Raw records
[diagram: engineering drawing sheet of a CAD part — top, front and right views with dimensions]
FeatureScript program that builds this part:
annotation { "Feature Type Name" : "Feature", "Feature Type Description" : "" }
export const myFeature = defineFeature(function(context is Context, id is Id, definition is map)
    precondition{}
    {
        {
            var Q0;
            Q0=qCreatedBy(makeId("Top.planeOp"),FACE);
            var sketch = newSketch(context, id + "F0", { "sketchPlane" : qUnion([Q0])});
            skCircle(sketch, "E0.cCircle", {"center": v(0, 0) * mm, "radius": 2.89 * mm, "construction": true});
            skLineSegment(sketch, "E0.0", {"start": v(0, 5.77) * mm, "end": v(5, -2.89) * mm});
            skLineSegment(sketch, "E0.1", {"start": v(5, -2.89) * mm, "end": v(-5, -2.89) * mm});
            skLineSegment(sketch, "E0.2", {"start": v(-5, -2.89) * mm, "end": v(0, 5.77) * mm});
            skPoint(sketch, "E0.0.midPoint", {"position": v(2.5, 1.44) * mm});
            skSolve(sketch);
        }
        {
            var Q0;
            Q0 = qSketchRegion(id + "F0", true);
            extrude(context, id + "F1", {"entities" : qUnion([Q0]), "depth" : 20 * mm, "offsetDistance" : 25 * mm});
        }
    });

» **SHORT EXERCISE**: How many lines of the data above contain the string "part"? Case counts. Reply with the number only.

» **FINAL RESULT**: 2